Christian Bobin - Pierre,

Dernière mise à jour : 22 déc. 2019


« La voix de Soulages est nue. Incroyablement donnée. Un amusement la traverse, un étonnement que Soulages a de vous et de lui. Cet étonnement est la clé de voûte de son âme et de sa peinture aussi bien : n'en jamais revenir d'être au monde et de voir, de se voir dans ce qui vous fait face. Ses peintures ont la luisance humide d'une peau retournée. Elles ne montrent rien. Elles disent. Ces stries noires sont des microsillons. La voix du peintre est prise dedans. Il parle, seul. Sur une surface plus ou moins grande. Seul. »

Lire Christian Bobin c’est entrer dans un univers où la poésie signe ses lettres d’une silencieuse noblesse. Il n’y a nul autre poète qui me procure cette présomption d’éprouver, de trouver une immense géographie de l’âme, un territoire dépourvue de toutes oriflammes ou guerres intempestives. Avec lui je déchiffre la beauté, entends le vrai, la simplicité, l’inné. Je jouis de la lumière, des jeux d’ombre et de clarté, entrevois la vie comme la mort, les ténèbres pour mieux être éblouie par la flamme, la lueur. Je lis Christian Bobin et fais face au silence, au minuscule de l’être, à ces détails qui me sautent aux yeux, à la vie qui passe et le temps qui me fait face.

Lire Christian Bobin, c’est écouter le bruit des mots, des phrases, lire entre les espaces, le souffle qui accompagne l’écriture, tomber amoureuse d’un univers qui se nomme poésie. Un univers qui n’est rien, ne dit rien, semble venir d’une sagesse innocente et qui d’un seul coup nous emporte, galope dans la beauté du monde. Et il n’est guère possible de résumer ses recueils, ses mots semés, ses touches teintées, cette façon unique dont il a de jouer avec la lumière, de façonner les noirs, les contrastes, les blancs saisissants construisant ses textes.

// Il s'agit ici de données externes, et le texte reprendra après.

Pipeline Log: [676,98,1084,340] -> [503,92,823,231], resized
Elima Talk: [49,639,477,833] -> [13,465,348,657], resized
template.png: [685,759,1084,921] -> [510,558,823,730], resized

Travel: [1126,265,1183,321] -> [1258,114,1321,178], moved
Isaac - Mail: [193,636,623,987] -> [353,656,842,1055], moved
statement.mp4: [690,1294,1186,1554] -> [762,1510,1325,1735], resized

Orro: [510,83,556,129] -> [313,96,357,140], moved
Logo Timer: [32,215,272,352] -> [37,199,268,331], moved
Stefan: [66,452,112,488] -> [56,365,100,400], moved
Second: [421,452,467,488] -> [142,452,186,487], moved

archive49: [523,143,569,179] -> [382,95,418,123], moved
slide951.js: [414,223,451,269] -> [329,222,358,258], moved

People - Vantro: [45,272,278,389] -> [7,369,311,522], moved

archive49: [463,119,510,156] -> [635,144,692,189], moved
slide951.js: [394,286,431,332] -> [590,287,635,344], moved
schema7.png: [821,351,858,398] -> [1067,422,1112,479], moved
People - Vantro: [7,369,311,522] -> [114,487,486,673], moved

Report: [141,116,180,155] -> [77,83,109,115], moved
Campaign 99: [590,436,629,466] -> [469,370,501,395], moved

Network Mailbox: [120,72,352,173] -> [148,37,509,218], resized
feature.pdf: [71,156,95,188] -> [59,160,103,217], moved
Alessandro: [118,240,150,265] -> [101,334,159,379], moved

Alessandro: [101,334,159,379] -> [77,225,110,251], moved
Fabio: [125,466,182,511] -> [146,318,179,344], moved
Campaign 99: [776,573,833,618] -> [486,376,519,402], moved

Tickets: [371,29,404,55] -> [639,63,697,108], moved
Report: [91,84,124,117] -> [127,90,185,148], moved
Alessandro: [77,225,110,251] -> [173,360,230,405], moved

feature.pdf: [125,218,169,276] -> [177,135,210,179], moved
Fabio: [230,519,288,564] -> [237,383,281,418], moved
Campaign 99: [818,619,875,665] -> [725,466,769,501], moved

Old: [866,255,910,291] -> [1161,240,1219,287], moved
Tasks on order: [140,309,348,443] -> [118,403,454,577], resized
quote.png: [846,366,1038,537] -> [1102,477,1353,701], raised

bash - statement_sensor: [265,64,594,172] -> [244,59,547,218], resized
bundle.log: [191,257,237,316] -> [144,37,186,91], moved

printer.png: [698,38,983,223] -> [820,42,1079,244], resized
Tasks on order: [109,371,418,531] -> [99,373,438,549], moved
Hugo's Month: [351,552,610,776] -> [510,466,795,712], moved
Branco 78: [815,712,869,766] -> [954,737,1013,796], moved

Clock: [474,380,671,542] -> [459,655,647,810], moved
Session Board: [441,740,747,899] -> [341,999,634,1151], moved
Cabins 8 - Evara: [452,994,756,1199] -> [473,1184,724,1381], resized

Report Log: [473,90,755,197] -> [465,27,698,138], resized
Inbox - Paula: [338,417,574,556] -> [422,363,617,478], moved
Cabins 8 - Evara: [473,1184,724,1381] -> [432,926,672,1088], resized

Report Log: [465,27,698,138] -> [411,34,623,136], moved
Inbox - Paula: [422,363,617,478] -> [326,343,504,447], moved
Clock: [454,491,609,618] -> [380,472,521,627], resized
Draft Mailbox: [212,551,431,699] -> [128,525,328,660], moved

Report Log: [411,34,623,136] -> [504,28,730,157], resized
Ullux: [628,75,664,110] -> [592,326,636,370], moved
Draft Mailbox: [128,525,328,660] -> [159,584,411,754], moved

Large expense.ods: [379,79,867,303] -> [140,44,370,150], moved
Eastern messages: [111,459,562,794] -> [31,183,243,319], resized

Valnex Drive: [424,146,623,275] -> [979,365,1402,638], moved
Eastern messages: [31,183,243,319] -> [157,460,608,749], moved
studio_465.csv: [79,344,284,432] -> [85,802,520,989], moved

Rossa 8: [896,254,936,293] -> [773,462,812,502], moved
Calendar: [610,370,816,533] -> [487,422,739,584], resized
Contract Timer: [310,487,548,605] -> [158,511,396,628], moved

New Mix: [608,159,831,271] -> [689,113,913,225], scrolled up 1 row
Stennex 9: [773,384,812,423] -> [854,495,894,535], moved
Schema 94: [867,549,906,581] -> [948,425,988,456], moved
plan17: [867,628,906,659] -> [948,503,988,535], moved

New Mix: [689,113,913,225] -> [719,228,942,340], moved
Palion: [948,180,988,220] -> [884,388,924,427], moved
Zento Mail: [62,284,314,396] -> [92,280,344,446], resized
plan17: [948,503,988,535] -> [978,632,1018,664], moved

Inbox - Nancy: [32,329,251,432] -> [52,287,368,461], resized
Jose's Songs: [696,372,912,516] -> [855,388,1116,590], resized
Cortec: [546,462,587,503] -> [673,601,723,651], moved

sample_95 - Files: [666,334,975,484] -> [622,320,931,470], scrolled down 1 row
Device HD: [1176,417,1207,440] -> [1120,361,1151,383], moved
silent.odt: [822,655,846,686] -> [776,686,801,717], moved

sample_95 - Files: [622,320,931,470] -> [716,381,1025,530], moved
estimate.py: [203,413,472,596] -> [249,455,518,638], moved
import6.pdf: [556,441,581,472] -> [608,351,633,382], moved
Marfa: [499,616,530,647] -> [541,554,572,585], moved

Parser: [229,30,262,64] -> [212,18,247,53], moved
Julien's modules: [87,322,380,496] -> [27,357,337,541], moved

Il serait aisé de dire que « Pierre, » est un recueil dédié à Pierre Soulages, à son génie et sa peinture, son immense peinture, cette façon qu’il a de sublimer les noirs. « Pierre, » est bien plus que cela. Il est un amour dédié à un homme, à l’attachement qui relie deux êtres par le biais de leurs arts, des mots et de la matière, procure ce nécessaire besoin de se sentir happer, vivre, être. Savoir que c’est par le biais de la vision d’une toile composée de noirs que la vie se fait, l’air revient, crève l’écran, s’écrit sur la feuille, s’engouffre en soi comme une réalité embrase le corps et l’âme.


« J’écris ce livre pour me mettre à cet endroit précis. »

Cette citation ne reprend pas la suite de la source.